Regardless of which party is involved, the structural issues exposed by this sudden event are more worthy of attention. The most core contradiction in the crypto market currently is the opposition between the rapid collapse of junk assets and the harm to user interests. The large presence of fast-food assets like Meme is essentially a game of speculation driven by emotions. They lack fundamental support but enter mainstream trading platforms through listing, hype, and community operations.

In the Era of De-Bubbling, Who is the Sacrificed Party?

As a leading matching platform, Binance finds itself in a dilemma. On one hand, it must ensure systemic safety and prevent chain liquidations caused by low liquidity assets; on the other hand, it also bears the trading freedom and asset confidence of its users. In certain extreme cases, its risk control actions can trigger price cascades, thereby harming user interests. This balancing act under dual pressure is the "role paradox" currently faced by platforms.

The role of market makers is equally complex. They are both providers of market liquidity and the first players to withdraw during extreme market conditions. When their strategies shift, ordinary investors often remain unaware and find themselves deeply trapped.
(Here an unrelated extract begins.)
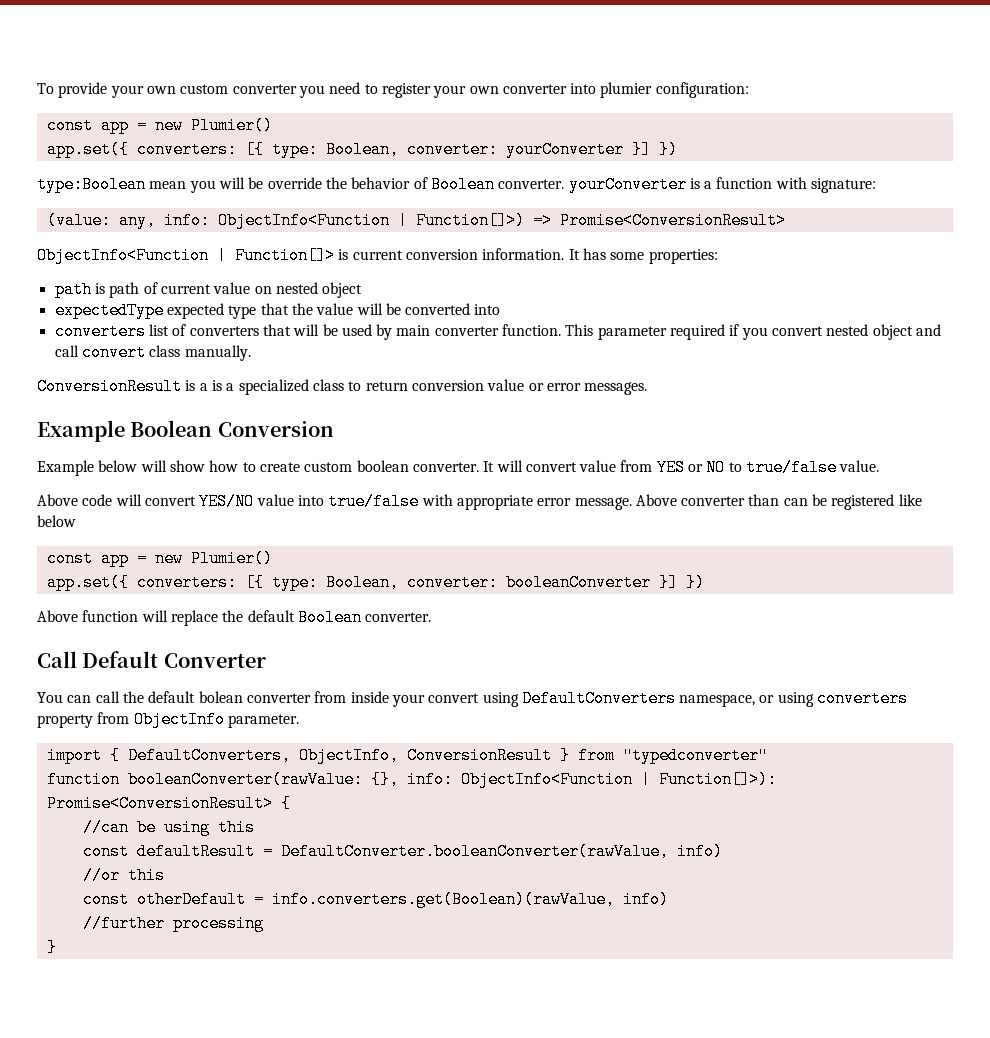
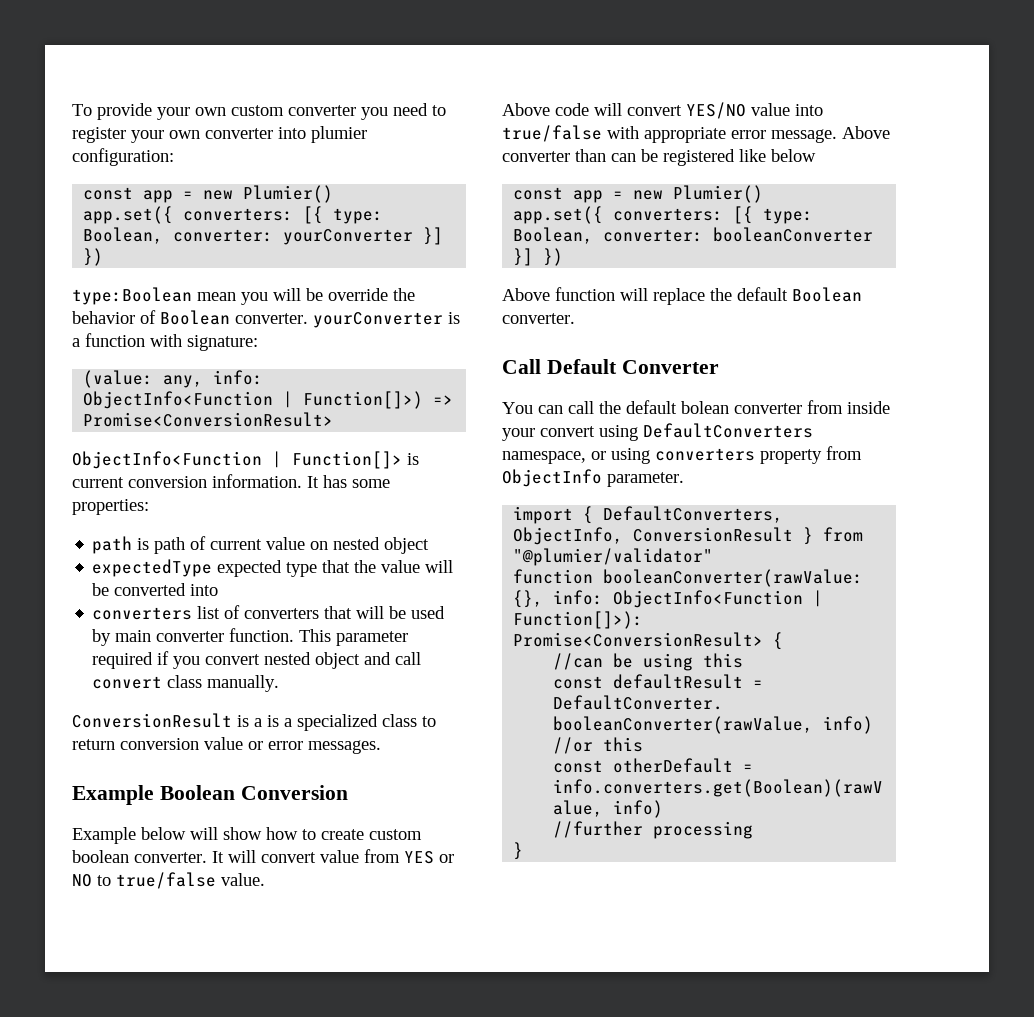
[622,747,768,764] "typedconverter" -> [513,548,714,566] "@plumier/validator"

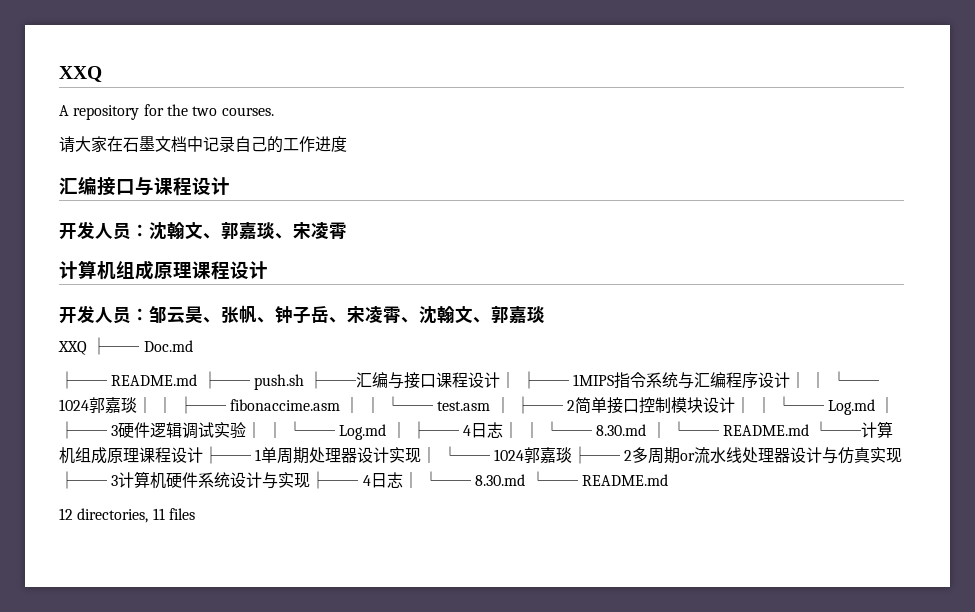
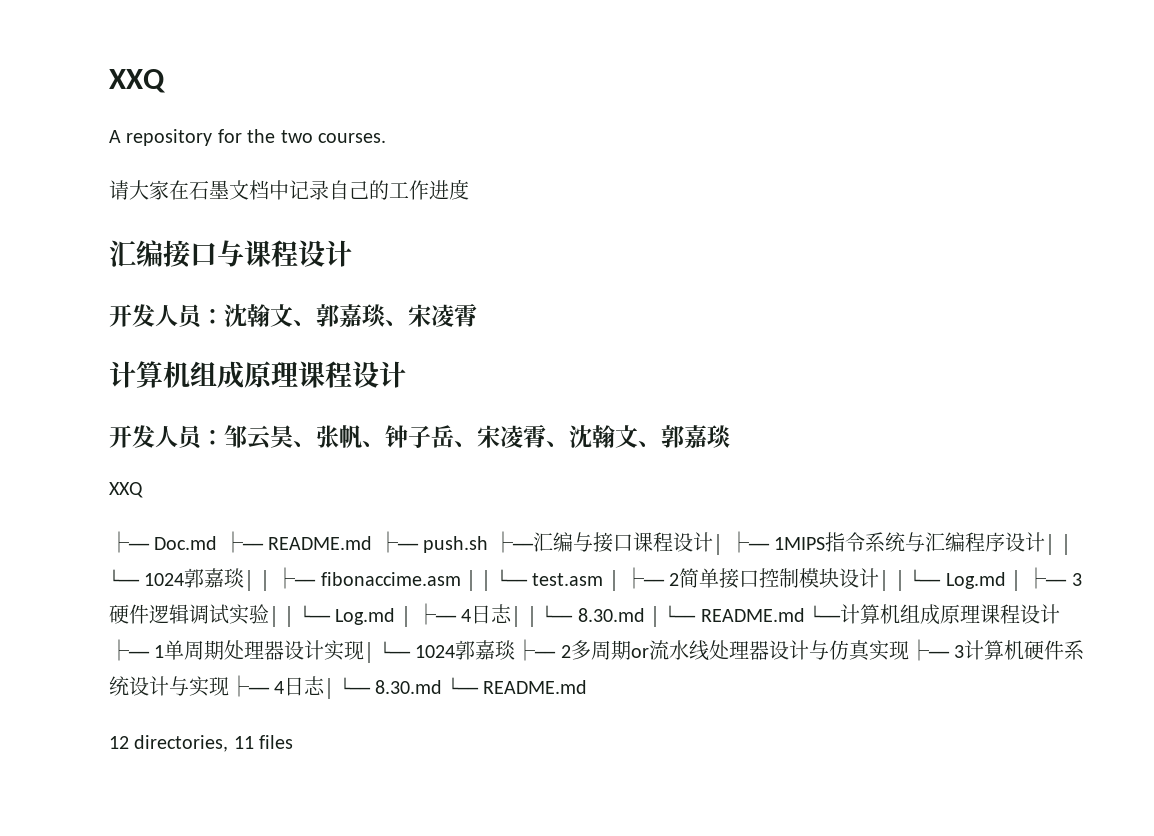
(87, 348) none -> (143, 490) //
(193, 346) // -> (218, 543) none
More realistically, when junk assets are cleaned up, there will always be those who profit from the chaos—whether it be institutions that identify risks and withdraw early or strategy accounts that arbitrage on volatility. De-bubbling and risk squeezing are essential phases for a healthy market, but when this mechanism lacks transparency, it can lead to a crisis of trust.

Ultimately, this ACT incident is not just a crash of assets but a mirror reflecting the deep institutional dilemmas of the current crypto market.

In a rapidly evolving market, platforms, project teams, market makers, and users are not isolated roles; the stability of the system depends on the dynamic balance among all parties. Without sufficient mechanisms to coordinate the tensions between "value" and "liquidity," "clearing" and "protection," any small-scale risk control operation could evolve into a systemic trust collapse.

And in the end, every participant in the market will bear the costs of this.